Reading passage:

──────────

By Tony Curtis
On April 8, 1863, the Hickman Circuit Court empanelled a grand jury to review an arson case against three enslaved, runaway men—John, Elijah, and James. The jury indicted the three men for, “maliciously willfully and feloniously, set fire to and burn the dwelling house of Wm Poore, the Said Slaves having conspired to-gether. . .with one [gap] Wheeler (a white man).” All pled not guilty to the charges with court appointed attorneys by their side, but the jury found all three “guilty as charged and Say by reason thereof they shall Suffer death, but we recommend that the Governor modify the Same to punishment in the penitentiary for life.”
Not all Hickman County citizens agreed. In a letter to Governor James F. Robinson, twenty-five citizens of the county maintained that “the crime of these negroes was committed with every circumstance of atrocity possible, and simple justice demands their execution under the law.” The petitioners claimed that the three defendants had been seen with the 21st Regiment of Missouri Volunteers while at Clinton (whose commanding officer appeared on their behalf at the trial) and that they are “a scourge and terror to the whole County. They obtain arms—United States muskets—whenever they choose and make nightly excursions into the country, bursting open the houses of citizens, robbing them, putting upon them and their wives & families every kind of indignity and insult short of actual murder and violation.”
Voicing the frustration of Kentucky slave owners in the wake of the Emancipation Proclamation, they stated that the military had taken no action to stop the alleged robberies and that the “citizens of this county have no hope except in the civil laws. If these afford them no protection and that immediately society here will be broken up and the negro become supreme.” They wanted a “stern but just” sentence to intimidate their “fellow marauders,” where “imprisonment would strike little terror to the negro.” Governor Robinson agreed, and the Court ordered all three men to be hanged on May 15, 1863.
As interesting as the politics of the case, historians should also pay attention to the procedures demanded by law when slaves were to be executed. The Revised Statutes of Kentucky (1852) specified that slaveowners be compensated for the execution of their slaves convicted of crimes. From Chapter 93, Article 7, Section 24:
§ 24. When the court shall sentence to death a slave, the value of such slave shall be fixed by the court, and entered on record. If the slave be executed, or die in jail, after conviction, before the day of execution, the value, so fixed, shall be paid out of the public treasury to the master or owner, upon a presentation of a copy of the record, and certificate of the sheriff of the fact of the death or execution of such slave. If a slave, imported into this state contrary to law, or passing through this state, by land or water, to any other state, territory, or country, be executed for crime, or die before execution, he shall not be paid for as above.
To obtain a value on each of the slaves, the Hickman Circuit Court reached out to individuals “acquainted with the Value of Slaves”—in this case two physicians (H. O. Earle & C. T. Seay) and a farmer (George B. Moss). Seay and Moss owned slaves, though the record is unclear as to whether Earle owned any slaves. However, it is interesting to note that they consulted two physicians and a farmer—assessing value in terms of both physical ability and skill sets. Was this a standard makeup of court appointed valuators of slaves? Was there a particular set of qualifications to fulfill this requirement? Was there a standard form used to evaluate each enslaved person? Whatever the answers are to these questions, they valued each man as follows, “John (the slave of C S Parrott) at One thousand & Sixty Dollars. James (the Slave of Quirus Beckwith) at One thousand one hundred & forty Dollars and Elijah (the slave of Quirus Beckwith) at Eight hundred dollars.”

──────────

[Stored entries]

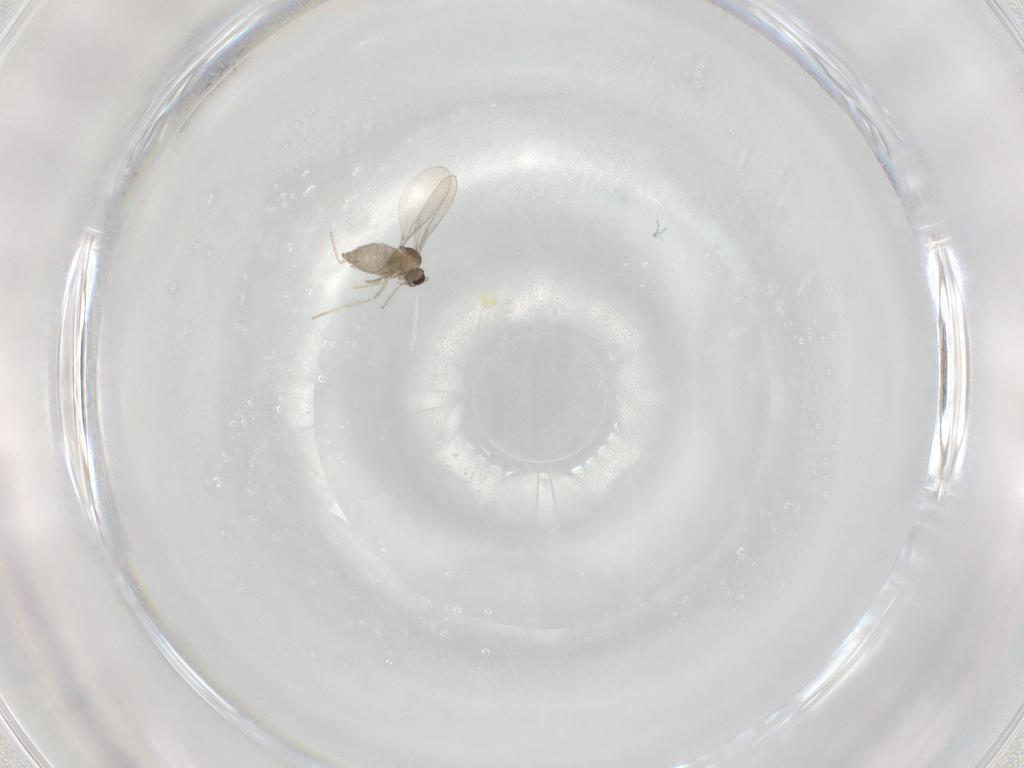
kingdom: Animalia
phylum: Arthropoda
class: Insecta
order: Diptera
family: Cecidomyiidae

──────────

Work required: Pick up the article on the 1863 Hickman County arson case after its last sentence and continue it. The items are not needed for any of the work here.

Response for this exercise:
The Annual Report of the Auditor of Public Accounts…for fiscal year ending October 10, 1863, confirms the payment of the aforementioned amounts to Beckwith and Parrott:
As the Caroline Chronicles reminds us, money flowed out of the state coffers and in some cases into the state coffers as a direct result of slaves being caught up in the Kentucky legal system. In this case, public funds were used to compensate slaveowners for their loss of human property.
Another twist on the state’s criminal laws and slavery documented in CWG-K collections occurred in 1862, when two enslaved men—Jordan of Scott County, Kentucky, and Abner of Graves County, Kentucky—were convicted of Manslaughter and sentenced to life in the Kentucky State Penitentiary. In these cases legislative action was sought to remove these men from the penitentiary and sell them back into slavery. The men agreed to this pardon and to the stipulation to be returned to slavery—with no say as to who and where they would be sold at public auction. Chapter 93, Article 7, Section 25 of the Kentucky Revised Statutes needed amended in order to give the Governor the power to sell Abner and Jordan back into slavery. This section already granted the governor the power to commute the sentence of a slave, but it did not give him the power to sell said enslaved men into slavery to the financial benefit of the state. The act only stipulated that the slaveowner “shall be paid for him as though he were executed, or take the proceeds of his labor in the penitentiary.” An act passed on March 17, 1862, entitled “An ACT to amend section 25, chapter 93, if Revised Statutes”, amended this section:
An advertisement for the sale was placed in the Frankfort newspapers , and Jordan and Abner were returned “to their original condition of servitude” by the governor and the state treasurer by public auction held at the Franklin County Courthouse doors on July 21, 1862. The proceeds were “paid into the public treasury, and the slaves delivered to their purchasers.”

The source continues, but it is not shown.